La suite de « Practical Magic » a finalement décollé à 46 millions de dollars de recettes mondiales pour son premier week-end d'exploitation. Le film, porté par Sandra Bullock et Nicole Kidman, a récolté 30 millions de dollars en Amérique du Nord et 16 millions à l'international, selon les chiffres définitifs du box-office.
Cette performance confirme la nature profondément américaine de cette propriété des années 1990. Le premier volet, sorti en 1998, avait déjà connu un accueil modeste avant de devenir un film culte au fil des rediffusions et des visionnages domestiques. Warner Bros et Alcon misent donc largement sur le marché domestique pour rentabiliser cette suite, dont le démarrage nord-américain reste toutefois en deçà des prévisions les plus optimistes.
Le lancement international de 16 millions de dollars s'avère en effet inférieur aux estimations initiales, qui tablaient sur une fourchette comprise entre 18 et 23 millions. Ce différentiel suggère que le pouvoir d'attraction de Bullock et Kidman, figures emblématiques du cinéma hollywoodien des années 1990 et 2000, ne se traduit pas uniformément sur tous les territoires. Les marchés européens et asiatiques, où le film a été distribué simultanément, n'ont pas répondu avec l'enthousiasme escompté.
Aux États-Unis, le film a pris la première place du classement hebdomadaire avec 30 millions de dollars issus de 4 146 salles. Ce score le place dans la partie basse des attentes pour une production de cette envergure, portée par deux stars et un budget marketing conséquent.
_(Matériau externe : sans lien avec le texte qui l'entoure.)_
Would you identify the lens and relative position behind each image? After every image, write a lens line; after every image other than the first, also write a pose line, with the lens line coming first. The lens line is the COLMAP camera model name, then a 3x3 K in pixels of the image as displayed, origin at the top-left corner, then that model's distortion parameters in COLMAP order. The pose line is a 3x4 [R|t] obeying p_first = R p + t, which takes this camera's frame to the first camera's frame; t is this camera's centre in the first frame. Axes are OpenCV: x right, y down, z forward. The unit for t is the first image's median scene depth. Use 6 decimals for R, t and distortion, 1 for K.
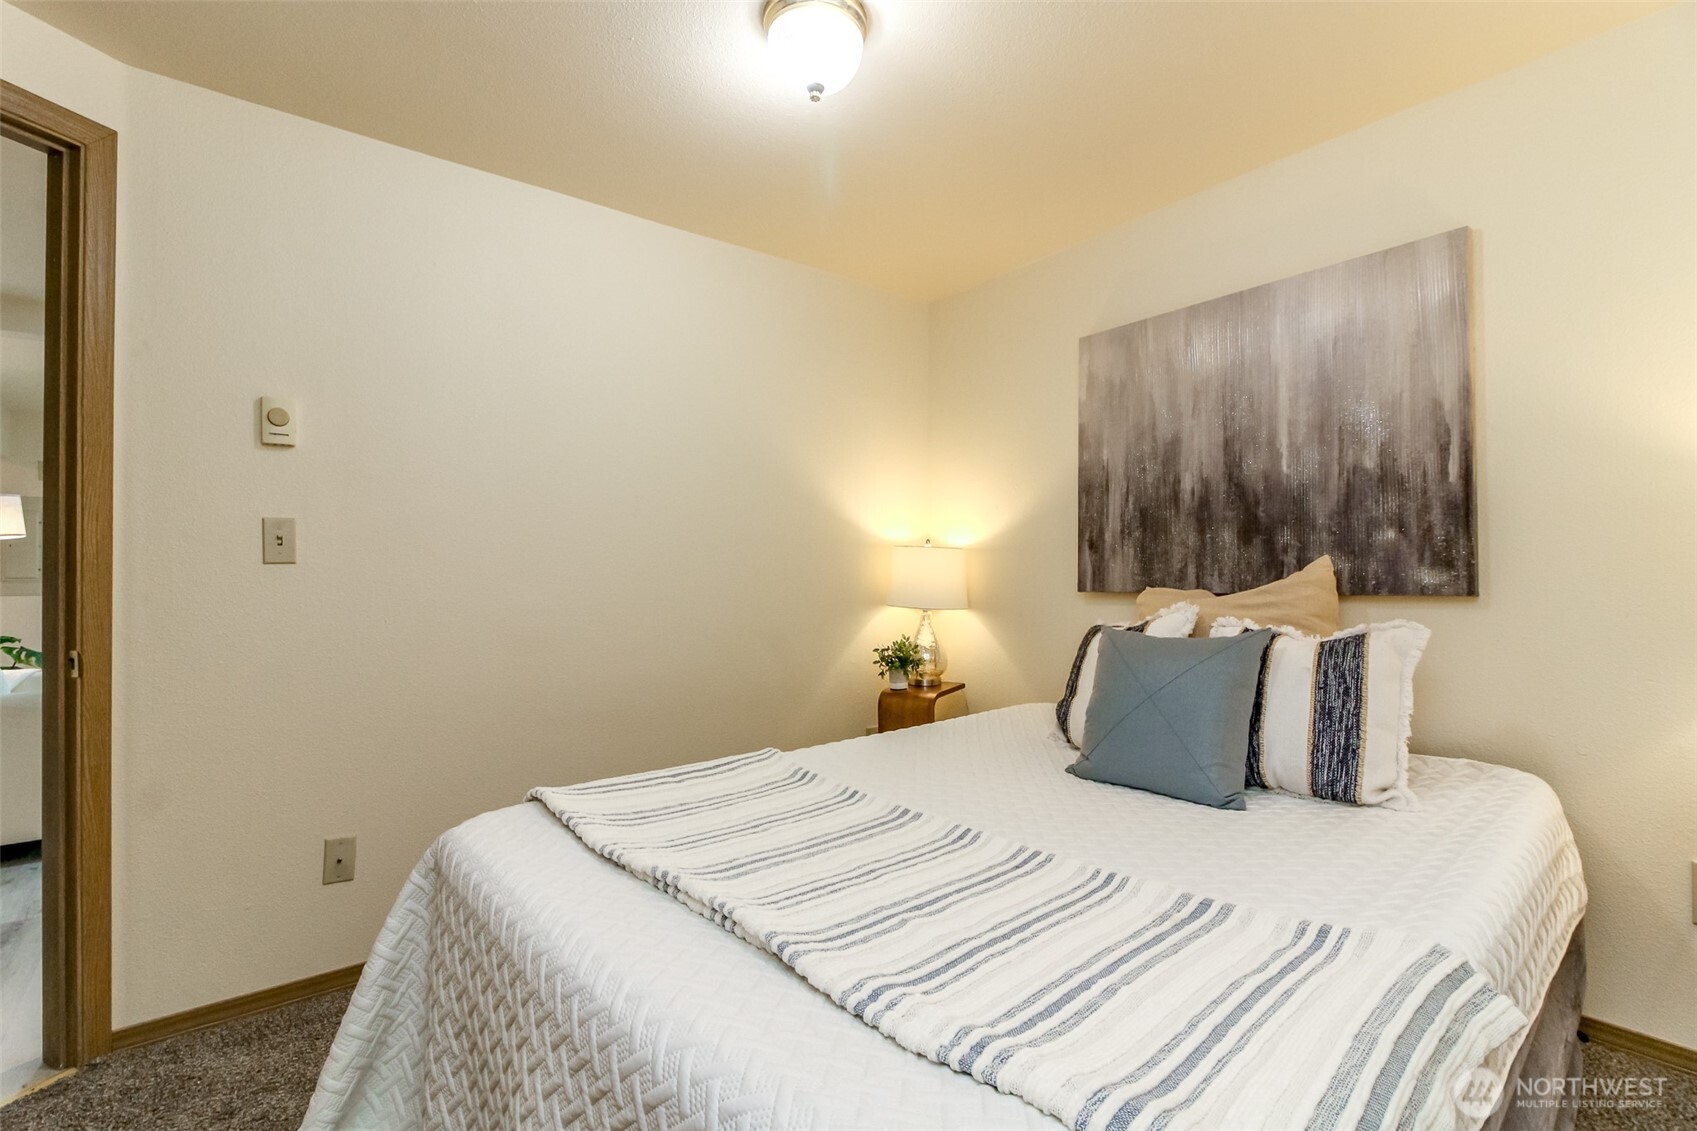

Le bouche-à-oreille, élément déterminant pour la longévité d'un film en salles, sera crucial dans les semaines à venir pour déterminer si « Practical Magic 2 » parvient à compenser ce démarrage timide.
Le premier « Practical Magic », réalisé par Griffin Dunne, racontait l'histoire des sœurs Owens, deux sorcières confrontées à une malédiction familiale. Le film avait rapporté environ 46 millions de dollars aux États-Unis et 68 millions dans le monde pour un budget estimé à 75 millions. Sa réputation s'est considérablement améliorée avec le temps, notamment grâce à sa diffusion télévisée et à sa place dans la culture populaire des années 1990. Cette suite intervient donc dans un contexte de nostalgie assumée pour les productions de cette décennie.
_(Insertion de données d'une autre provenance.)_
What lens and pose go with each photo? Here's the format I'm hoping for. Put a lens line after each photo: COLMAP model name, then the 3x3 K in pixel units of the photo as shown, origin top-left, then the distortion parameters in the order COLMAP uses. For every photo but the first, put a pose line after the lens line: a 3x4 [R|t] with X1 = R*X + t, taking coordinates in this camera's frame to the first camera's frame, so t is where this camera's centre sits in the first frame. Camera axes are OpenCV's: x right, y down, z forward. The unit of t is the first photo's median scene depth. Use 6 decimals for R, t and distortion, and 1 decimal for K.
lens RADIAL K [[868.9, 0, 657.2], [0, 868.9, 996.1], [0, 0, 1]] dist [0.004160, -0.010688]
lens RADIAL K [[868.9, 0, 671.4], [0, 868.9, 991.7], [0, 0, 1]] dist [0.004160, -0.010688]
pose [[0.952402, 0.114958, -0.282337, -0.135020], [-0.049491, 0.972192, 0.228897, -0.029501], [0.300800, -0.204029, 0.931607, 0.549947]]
La stratégie de Warner Bros et Alcon consistait précisément à capitaliser sur cet attachement générationnel. Le retour de Sandra Bullock et Nicole Kidman, qui n'avaient plus partagé l'affiche depuis le premier volet, constituait l'argument principal de la campagne promotionnelle. Les deux actrices, aujourd'hui parmi les personnalités les plus respectées d'Hollywood, ont participé à une tournée médiatique importante pour soutenir la sortie.
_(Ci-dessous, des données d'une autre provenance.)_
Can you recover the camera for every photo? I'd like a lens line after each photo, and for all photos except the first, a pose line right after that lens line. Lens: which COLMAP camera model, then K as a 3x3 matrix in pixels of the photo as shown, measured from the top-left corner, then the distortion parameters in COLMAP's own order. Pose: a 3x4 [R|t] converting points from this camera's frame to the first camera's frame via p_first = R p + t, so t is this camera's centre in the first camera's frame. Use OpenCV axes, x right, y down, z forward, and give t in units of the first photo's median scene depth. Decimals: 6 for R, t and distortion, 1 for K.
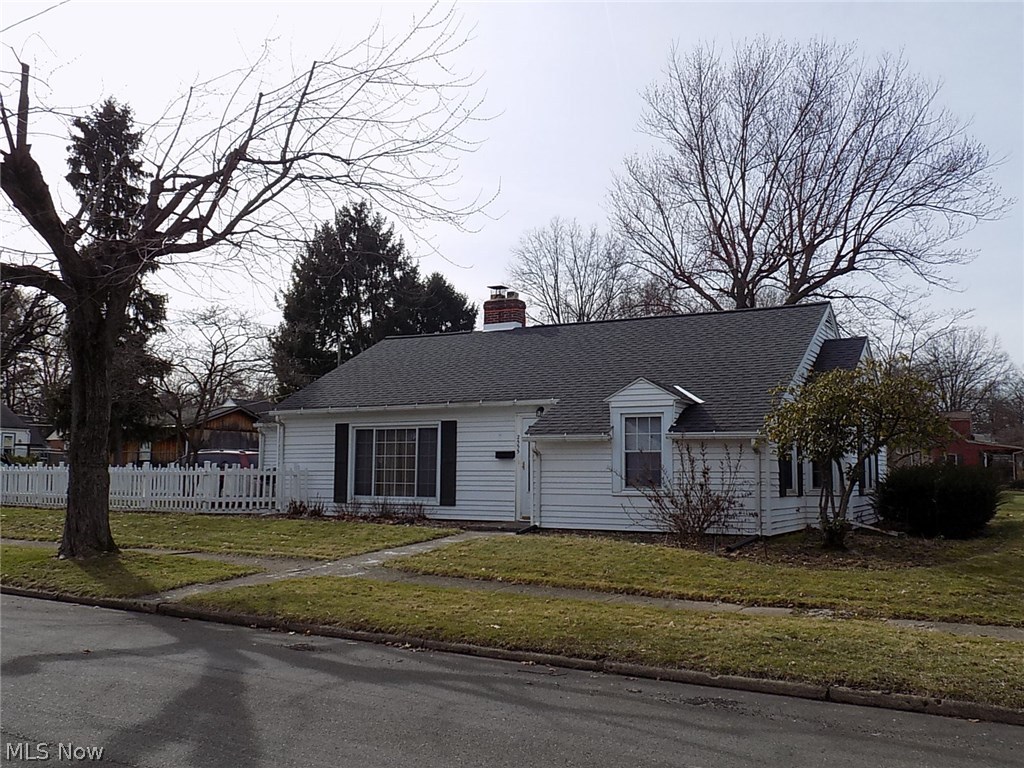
lens RADIAL K [[887.5, 0, 586.7], [0, 887.5, 383.2], [0, 0, 1]] dist [-0.009136, -0.006005]
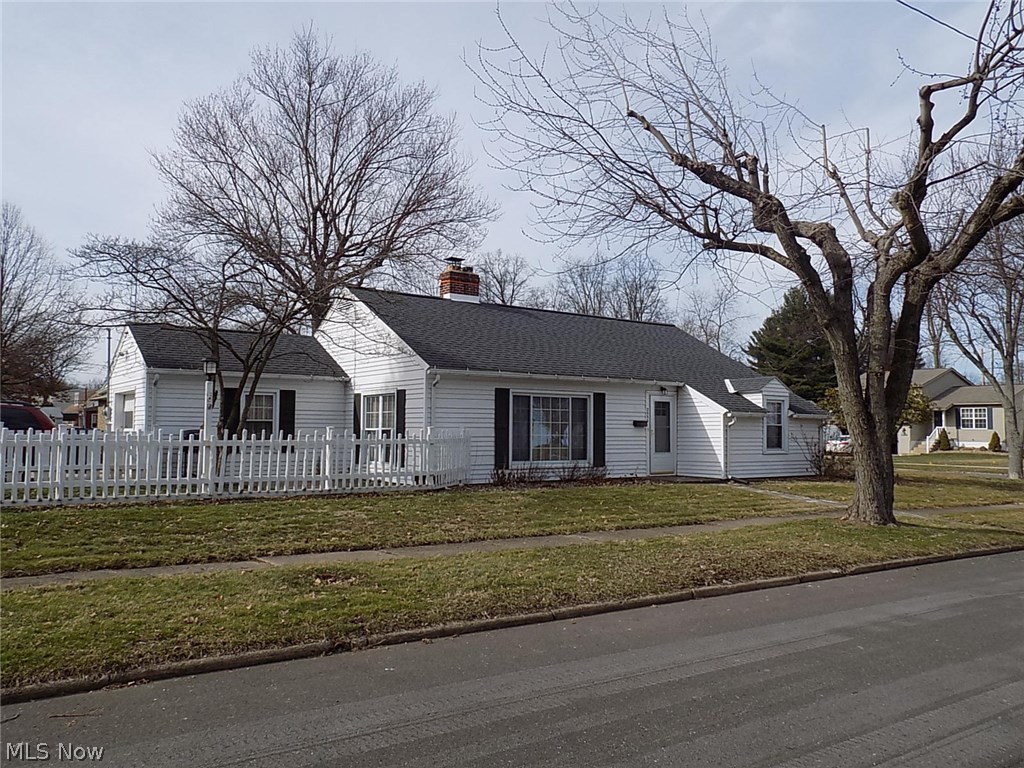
lens RADIAL K [[797.1, 0, 580.4], [0, 797.1, 386.0], [0, 0, 1]] dist [-0.003586, 0.013036]
pose [[0.421766, 0.049221, 0.905368, -1.106327], [-0.097586, 0.995190, -0.008643, 0.045446], [-0.901438, -0.084706, 0.424541, 0.593552]]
Malgré ce démarrage en demi-teinte, le film conserve des atouts. La période automnale, traditionnellement propice aux films familiaux et fantastiques, pourrait lui offrir une carrière en salles plus longue que prévu. Les recettes internationales, bien que décevantes, représentent un potentiel de rattrapage sur les marchés où le film n'a pas encore été lancé ou bénéficie d'une sortie progressive.
Le box-office mondial du week-end reste dominé par cette production, ce qui témoigne d'une offre relativement limitée en termes de grosses sorties concurrentes. Cette situation pourrait permettre à « Practical Magic 2 » de maintenir une présence durable dans les classements, à condition que les spectateurs qui découvrent le film en parlent favorablement autour d'eux.
Pour Warner Bros, ce résultat s'inscrit dans une année contrastée, où les succès et les déceptions se succèdent selon les genres et les budgets. La question de la viabilité des suites de films cultes des années 1990 reste ouverte : si la nostalgie attire un public fidèle, elle ne garantit pas nécessairement une audience plus large, notamment à l'international où les références culturelles diffèrent.
Les prochaines semaines seront déterminantes. Le film devra faire face à l'arrivée de nouvelles sorties, qui pourraient accaparer l'attention du public et réduire le nombre de salles qui lui sont consacrées. La performance finale de « Practical Magic 2 » dépendra de sa capacité à fidéliser les spectateurs au-delà du premier week-end, un défi que les comédies fantastiques réussissent parfois mieux que les grosses productions d'action grâce à leur public familial.